[提示文]

2016年に奇跡の逆転優勝を果たし、日本一に輝いた北海道日本ハムファイターズ。2017年シーズンは大谷翔平選手の故障などもあり開幕から波に乗れなかった。シーズンを通じて一度も上位争いをすることなく5位に沈んでしまう。

【2017年シーズン成績】
順位:5位
勝敗:60勝83敗
勝率:.420
打率:.242(5位)
本塁打数:108本(5位)
得点数:509点(5位)
盗塁数:86盗塁(2位)
防御率:3.82(4位)

投打ともに精鋭を欠いた日本ハム。それはチーム成績にも表れている。投打の主軸である大谷選手の故障、中田翔選手、有原航平選手の不振が響き打率、得点、本塁打はパ・リーグ5位。防御率もリーグ4位。盗塁数こそ盗塁王の西川遥輝選手がいたことでリーグ2位だが、チームの順位を押し上げるに至らなかった。

またシーズン途中には、中継投手の中心であった谷元圭介を金銭トレードで中日ドラゴンズへと放出される。
東京ヤクルトスワローズへは屋宜照悟選手を放出し杉浦稔広選手を、横浜DeNAベイスターズへはエスコバー選手を放出し、黒羽根利規選手を獲得するなど果敢に選手の入れ替えも行った。これは来シーズン以降へ向けた意味合いも強かったといえそうだ。

[/提示文]
[項目一覧]

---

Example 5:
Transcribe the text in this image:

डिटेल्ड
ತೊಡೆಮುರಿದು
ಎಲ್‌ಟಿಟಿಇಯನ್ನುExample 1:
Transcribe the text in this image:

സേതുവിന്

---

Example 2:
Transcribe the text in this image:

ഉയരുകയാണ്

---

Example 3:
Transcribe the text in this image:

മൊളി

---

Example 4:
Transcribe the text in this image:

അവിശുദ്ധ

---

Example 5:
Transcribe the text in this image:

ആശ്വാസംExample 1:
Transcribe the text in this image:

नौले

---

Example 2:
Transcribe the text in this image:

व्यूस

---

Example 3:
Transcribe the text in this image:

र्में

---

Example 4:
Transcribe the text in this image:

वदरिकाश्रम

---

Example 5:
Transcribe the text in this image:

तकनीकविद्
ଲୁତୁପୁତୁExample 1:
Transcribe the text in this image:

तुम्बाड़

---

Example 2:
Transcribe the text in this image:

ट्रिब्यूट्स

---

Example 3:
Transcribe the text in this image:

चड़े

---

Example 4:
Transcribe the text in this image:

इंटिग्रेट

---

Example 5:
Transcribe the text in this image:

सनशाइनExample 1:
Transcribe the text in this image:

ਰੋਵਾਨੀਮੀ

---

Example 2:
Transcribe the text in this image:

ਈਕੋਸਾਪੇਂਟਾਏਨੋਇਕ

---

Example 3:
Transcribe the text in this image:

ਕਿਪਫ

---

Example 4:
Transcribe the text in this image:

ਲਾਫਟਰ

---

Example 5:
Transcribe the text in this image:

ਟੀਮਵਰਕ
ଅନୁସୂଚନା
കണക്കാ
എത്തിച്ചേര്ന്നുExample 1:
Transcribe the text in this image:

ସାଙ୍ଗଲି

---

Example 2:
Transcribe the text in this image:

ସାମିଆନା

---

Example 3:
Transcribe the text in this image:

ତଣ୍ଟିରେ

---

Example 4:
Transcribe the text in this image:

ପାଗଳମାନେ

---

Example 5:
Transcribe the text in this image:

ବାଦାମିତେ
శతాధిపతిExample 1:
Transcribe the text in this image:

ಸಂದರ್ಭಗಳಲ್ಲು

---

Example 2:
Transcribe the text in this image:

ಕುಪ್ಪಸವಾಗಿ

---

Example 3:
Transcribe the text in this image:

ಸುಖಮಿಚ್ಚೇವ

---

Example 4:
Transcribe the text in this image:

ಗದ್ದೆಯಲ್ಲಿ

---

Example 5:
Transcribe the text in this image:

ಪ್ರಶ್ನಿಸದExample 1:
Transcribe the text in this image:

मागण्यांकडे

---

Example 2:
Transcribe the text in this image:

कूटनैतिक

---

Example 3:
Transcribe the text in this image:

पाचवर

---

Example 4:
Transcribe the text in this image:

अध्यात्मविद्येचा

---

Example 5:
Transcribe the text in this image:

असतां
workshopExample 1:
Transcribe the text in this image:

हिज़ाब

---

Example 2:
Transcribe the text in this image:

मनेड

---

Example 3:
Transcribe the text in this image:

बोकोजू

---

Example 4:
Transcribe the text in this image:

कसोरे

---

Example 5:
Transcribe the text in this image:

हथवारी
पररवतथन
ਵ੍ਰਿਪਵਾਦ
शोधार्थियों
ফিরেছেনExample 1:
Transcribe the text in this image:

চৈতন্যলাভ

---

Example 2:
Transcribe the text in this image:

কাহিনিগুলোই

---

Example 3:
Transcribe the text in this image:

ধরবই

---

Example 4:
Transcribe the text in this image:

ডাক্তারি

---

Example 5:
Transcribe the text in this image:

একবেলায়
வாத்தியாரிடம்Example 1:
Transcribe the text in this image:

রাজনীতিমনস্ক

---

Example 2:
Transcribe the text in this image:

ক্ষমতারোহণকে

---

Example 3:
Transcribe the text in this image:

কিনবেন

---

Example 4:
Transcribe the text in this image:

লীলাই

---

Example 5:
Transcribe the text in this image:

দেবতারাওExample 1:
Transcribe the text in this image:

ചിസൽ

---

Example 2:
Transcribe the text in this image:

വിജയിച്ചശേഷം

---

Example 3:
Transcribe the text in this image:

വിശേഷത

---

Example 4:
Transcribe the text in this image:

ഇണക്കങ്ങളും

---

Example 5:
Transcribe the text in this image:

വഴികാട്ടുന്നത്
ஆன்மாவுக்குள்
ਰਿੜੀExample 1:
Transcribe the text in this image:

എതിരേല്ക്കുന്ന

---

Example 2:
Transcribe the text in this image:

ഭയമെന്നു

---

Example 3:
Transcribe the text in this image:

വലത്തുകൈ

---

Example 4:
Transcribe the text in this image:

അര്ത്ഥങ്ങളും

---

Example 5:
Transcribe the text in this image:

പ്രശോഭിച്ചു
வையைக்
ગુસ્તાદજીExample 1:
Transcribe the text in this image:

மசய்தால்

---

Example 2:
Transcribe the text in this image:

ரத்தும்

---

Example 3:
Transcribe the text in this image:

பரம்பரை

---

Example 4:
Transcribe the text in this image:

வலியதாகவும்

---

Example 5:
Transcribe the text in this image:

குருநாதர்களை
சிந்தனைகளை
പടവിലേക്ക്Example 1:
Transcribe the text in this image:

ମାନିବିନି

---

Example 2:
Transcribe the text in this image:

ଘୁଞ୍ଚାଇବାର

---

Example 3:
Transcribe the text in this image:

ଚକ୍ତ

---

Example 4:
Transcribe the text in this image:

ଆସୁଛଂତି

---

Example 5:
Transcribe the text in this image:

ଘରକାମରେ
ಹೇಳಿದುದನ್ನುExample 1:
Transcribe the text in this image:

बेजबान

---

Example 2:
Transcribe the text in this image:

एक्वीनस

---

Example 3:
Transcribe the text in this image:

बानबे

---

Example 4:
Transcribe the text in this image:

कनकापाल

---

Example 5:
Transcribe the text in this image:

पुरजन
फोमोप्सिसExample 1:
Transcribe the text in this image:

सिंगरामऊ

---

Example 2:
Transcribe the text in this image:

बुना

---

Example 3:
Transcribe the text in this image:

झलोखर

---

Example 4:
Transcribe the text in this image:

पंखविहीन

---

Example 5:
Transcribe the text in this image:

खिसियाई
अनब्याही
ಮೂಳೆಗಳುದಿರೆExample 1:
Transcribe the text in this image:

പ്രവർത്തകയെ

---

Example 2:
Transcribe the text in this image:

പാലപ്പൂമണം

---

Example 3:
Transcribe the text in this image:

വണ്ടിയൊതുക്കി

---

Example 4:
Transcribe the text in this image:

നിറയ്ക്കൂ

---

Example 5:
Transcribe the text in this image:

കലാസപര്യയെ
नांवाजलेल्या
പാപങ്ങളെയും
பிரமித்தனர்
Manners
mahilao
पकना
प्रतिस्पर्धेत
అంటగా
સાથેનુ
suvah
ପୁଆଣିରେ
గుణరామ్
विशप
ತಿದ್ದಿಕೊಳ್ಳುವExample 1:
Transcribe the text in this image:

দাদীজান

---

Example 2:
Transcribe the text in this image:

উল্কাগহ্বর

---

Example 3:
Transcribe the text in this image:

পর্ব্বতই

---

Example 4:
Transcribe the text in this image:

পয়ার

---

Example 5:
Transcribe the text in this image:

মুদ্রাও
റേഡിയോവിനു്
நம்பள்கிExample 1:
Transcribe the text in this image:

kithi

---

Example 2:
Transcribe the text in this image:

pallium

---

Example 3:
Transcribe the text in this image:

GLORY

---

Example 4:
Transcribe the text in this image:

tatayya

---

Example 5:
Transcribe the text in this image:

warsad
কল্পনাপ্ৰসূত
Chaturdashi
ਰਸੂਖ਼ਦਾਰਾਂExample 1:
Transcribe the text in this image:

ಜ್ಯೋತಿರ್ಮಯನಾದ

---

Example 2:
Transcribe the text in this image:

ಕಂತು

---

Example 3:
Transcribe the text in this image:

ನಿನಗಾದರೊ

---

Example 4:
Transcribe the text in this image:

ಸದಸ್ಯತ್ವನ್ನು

[/項目一覧]

作業指示
提示文によると、2017年の日本ハムの盗塁数がリーグ2位になったのはなぜか、1〜3文で説明してください。 これらの項目は別の出典から取ったものです。

解答例
盗塁王の西川遥輝選手がチームにいたためです。